**Problem**
Your answer should consist of each line below that includes the word "required".

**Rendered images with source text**
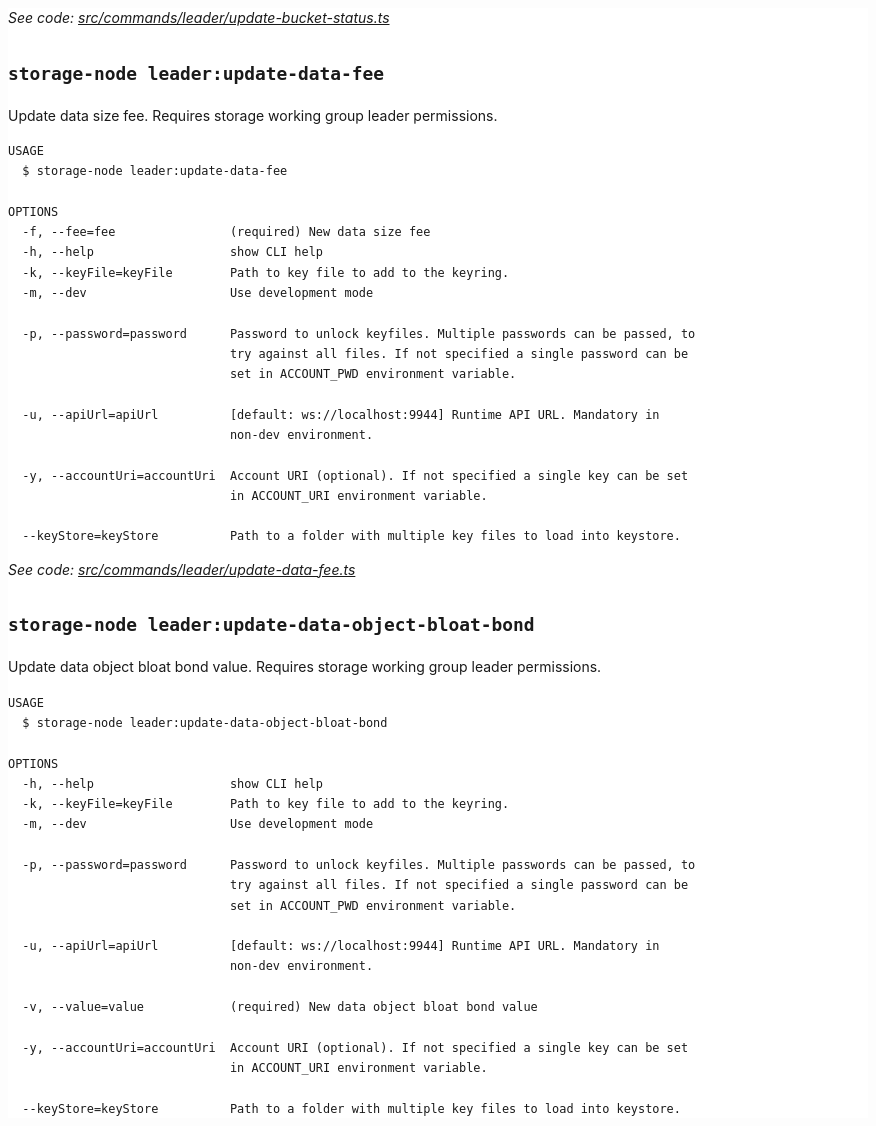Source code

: _See code: [src/commands/leader/update-bucket-status.ts](https://github.com/Joystream/joystream/blob/v4.3.0/src/commands/leader/update-bucket-status.ts)_

## `storage-node leader:update-data-fee`

Update data size fee. Requires storage working group leader permissions.

```
USAGE
  $ storage-node leader:update-data-fee

OPTIONS
  -f, --fee=fee                (required) New data size fee
  -h, --help                   show CLI help
  -k, --keyFile=keyFile        Path to key file to add to the keyring.
  -m, --dev                    Use development mode

  -p, --password=password      Password to unlock keyfiles. Multiple passwords can be passed, to
                               try against all files. If not specified a single password can be
                               set in ACCOUNT_PWD environment variable.

  -u, --apiUrl=apiUrl          [default: ws://localhost:9944] Runtime API URL. Mandatory in
                               non-dev environment.

  -y, --accountUri=accountUri  Account URI (optional). If not specified a single key can be set
                               in ACCOUNT_URI environment variable.

  --keyStore=keyStore          Path to a folder with multiple key files to load into keystore.
```

_See code: [src/commands/leader/update-data-fee.ts](https://github.com/Joystream/joystream/blob/v4.3.0/src/commands/leader/update-data-fee.ts)_

## `storage-node leader:update-data-object-bloat-bond`

Update data object bloat bond value. Requires storage working group leader permissions.

```
USAGE
  $ storage-node leader:update-data-object-bloat-bond

OPTIONS
  -h, --help                   show CLI help
  -k, --keyFile=keyFile        Path to key file to add to the keyring.
  -m, --dev                    Use development mode

  -p, --password=password      Password to unlock keyfiles. Multiple passwords can be passed, to
                               try against all files. If not specified a single password can be
                               set in ACCOUNT_PWD environment variable.

  -u, --apiUrl=apiUrl          [default: ws://localhost:9944] Runtime API URL. Mandatory in
                               non-dev environment.

  -v, --value=value            (required) New data object bloat bond value

  -y, --accountUri=accountUri  Account URI (optional). If not specified a single key can be set
                               in ACCOUNT_URI environment variable.

  --keyStore=keyStore          Path to a folder with multiple key files to load into keystore.
```
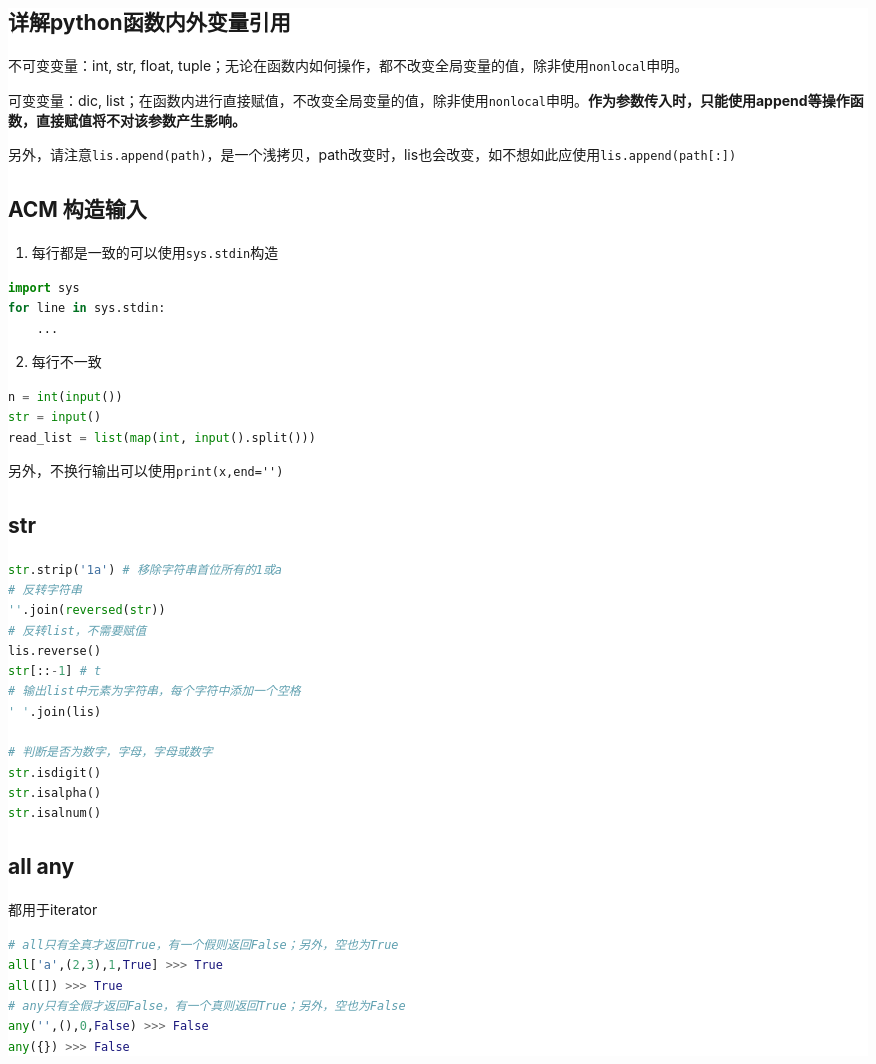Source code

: ## 详解python函数内外变量引用

不可变变量：int, str, float, tuple；无论在函数内如何操作，都不改变全局变量的值，除非使用`nonlocal`申明。

可变变量：dic, list；在函数内进行直接赋值，不改变全局变量的值，除非使用`nonlocal`申明。**作为参数传入时，只能使用append等操作函数，直接赋值将不对该参数产生影响。**

另外，请注意`lis.append(path)`，是一个浅拷贝，path改变时，lis也会改变，如不想如此应使用`lis.append(path[:])`

## ACM 构造输入

1. 每行都是一致的可以使用`sys.stdin`构造

```python
import sys
for line in sys.stdin:
    ...
```

2. 每行不一致

```python
n = int(input())
str = input()
read_list = list(map(int, input().split()))
```

另外，不换行输出可以使用`print(x,end='')`

## str

```python
str.strip('1a') # 移除字符串首位所有的1或a
# 反转字符串
''.join(reversed(str))
# 反转list，不需要赋值
lis.reverse()
str[::-1] # t
# 输出list中元素为字符串，每个字符中添加一个空格
' '.join(lis)

# 判断是否为数字，字母，字母或数字
str.isdigit()
str.isalpha()
str.isalnum()
```

## all any

都用于iterator

```python
# all只有全真才返回True，有一个假则返回False；另外，空也为True
all['a',(2,3),1,True] >>> True
all([]) >>> True
# any只有全假才返回False，有一个真则返回True；另外，空也为False
any('',(),0,False) >>> False
any({}) >>> False
```
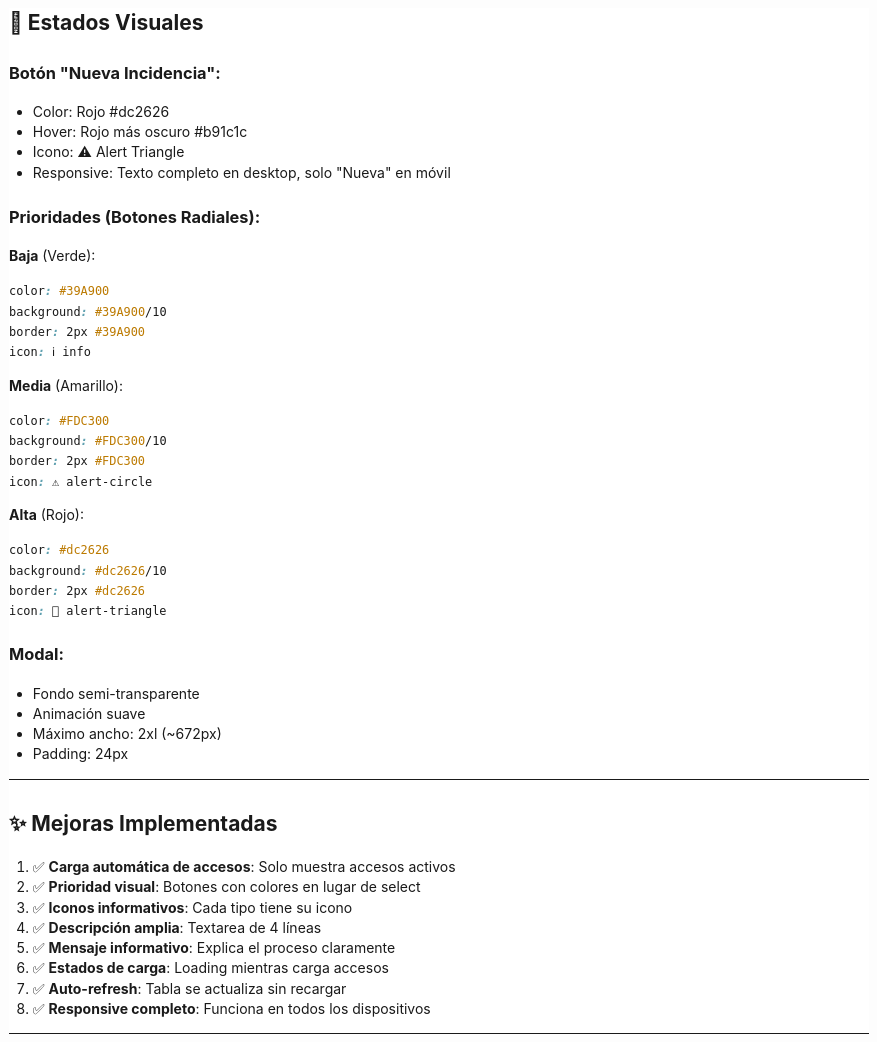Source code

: 
## 🎨 Estados Visuales

### **Botón "Nueva Incidencia":**
- Color: Rojo #dc2626
- Hover: Rojo más oscuro #b91c1c
- Icono: ⚠️ Alert Triangle
- Responsive: Texto completo en desktop, solo "Nueva" en móvil

### **Prioridades (Botones Radiales):**

**Baja** (Verde):
```css
color: #39A900
background: #39A900/10
border: 2px #39A900
icon: ℹ️ info
```

**Media** (Amarillo):
```css
color: #FDC300
background: #FDC300/10
border: 2px #FDC300
icon: ⚠️ alert-circle
```

**Alta** (Rojo):
```css
color: #dc2626
background: #dc2626/10
border: 2px #dc2626
icon: 🚨 alert-triangle
```

### **Modal:**
- Fondo semi-transparente
- Animación suave
- Máximo ancho: 2xl (~672px)
- Padding: 24px

---

## ✨ Mejoras Implementadas

1. ✅ **Carga automática de accesos**: Solo muestra accesos activos
2. ✅ **Prioridad visual**: Botones con colores en lugar de select
3. ✅ **Iconos informativos**: Cada tipo tiene su icono
4. ✅ **Descripción amplia**: Textarea de 4 líneas
5. ✅ **Mensaje informativo**: Explica el proceso claramente
6. ✅ **Estados de carga**: Loading mientras carga accesos
7. ✅ **Auto-refresh**: Tabla se actualiza sin recargar
8. ✅ **Responsive completo**: Funciona en todos los dispositivos

---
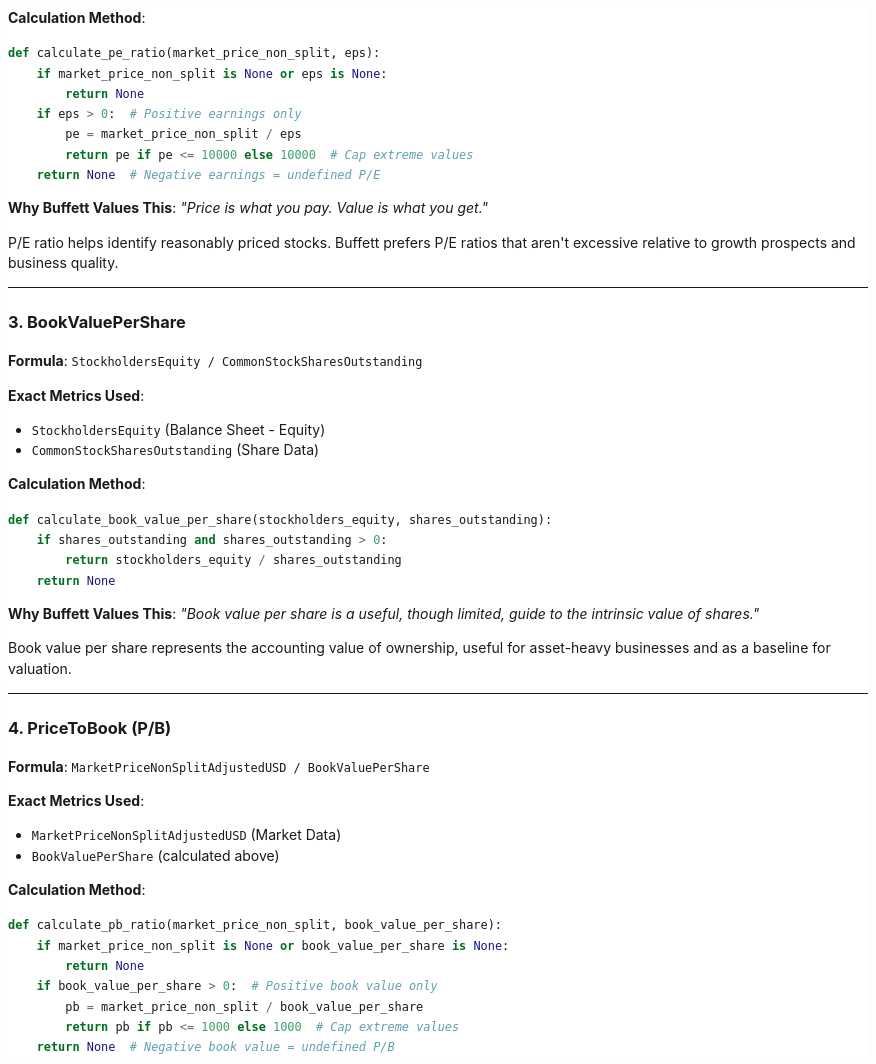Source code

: **Calculation Method**:
```python
def calculate_pe_ratio(market_price_non_split, eps):
    if market_price_non_split is None or eps is None:
        return None
    if eps > 0:  # Positive earnings only
        pe = market_price_non_split / eps
        return pe if pe <= 10000 else 10000  # Cap extreme values
    return None  # Negative earnings = undefined P/E
```

**Why Buffett Values This**:
*"Price is what you pay. Value is what you get."*

P/E ratio helps identify reasonably priced stocks. Buffett prefers P/E ratios that aren't excessive relative to growth prospects and business quality.

---

### 3. BookValuePerShare
**Formula**: `StockholdersEquity / CommonStockSharesOutstanding`

**Exact Metrics Used**:
- `StockholdersEquity` (Balance Sheet - Equity)
- `CommonStockSharesOutstanding` (Share Data)

**Calculation Method**:
```python
def calculate_book_value_per_share(stockholders_equity, shares_outstanding):
    if shares_outstanding and shares_outstanding > 0:
        return stockholders_equity / shares_outstanding
    return None
```

**Why Buffett Values This**:
*"Book value per share is a useful, though limited, guide to the intrinsic value of shares."*

Book value per share represents the accounting value of ownership, useful for asset-heavy businesses and as a baseline for valuation.

---

### 4. PriceToBook (P/B)
**Formula**: `MarketPriceNonSplitAdjustedUSD / BookValuePerShare`

**Exact Metrics Used**:
- `MarketPriceNonSplitAdjustedUSD` (Market Data)
- `BookValuePerShare` (calculated above)

**Calculation Method**:
```python
def calculate_pb_ratio(market_price_non_split, book_value_per_share):
    if market_price_non_split is None or book_value_per_share is None:
        return None
    if book_value_per_share > 0:  # Positive book value only
        pb = market_price_non_split / book_value_per_share
        return pb if pb <= 1000 else 1000  # Cap extreme values
    return None  # Negative book value = undefined P/B
```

**Output of the exercise**
  -f, --fee=fee                (required) New data size fee
  -v, --value=value            (required) New data object bloat bond value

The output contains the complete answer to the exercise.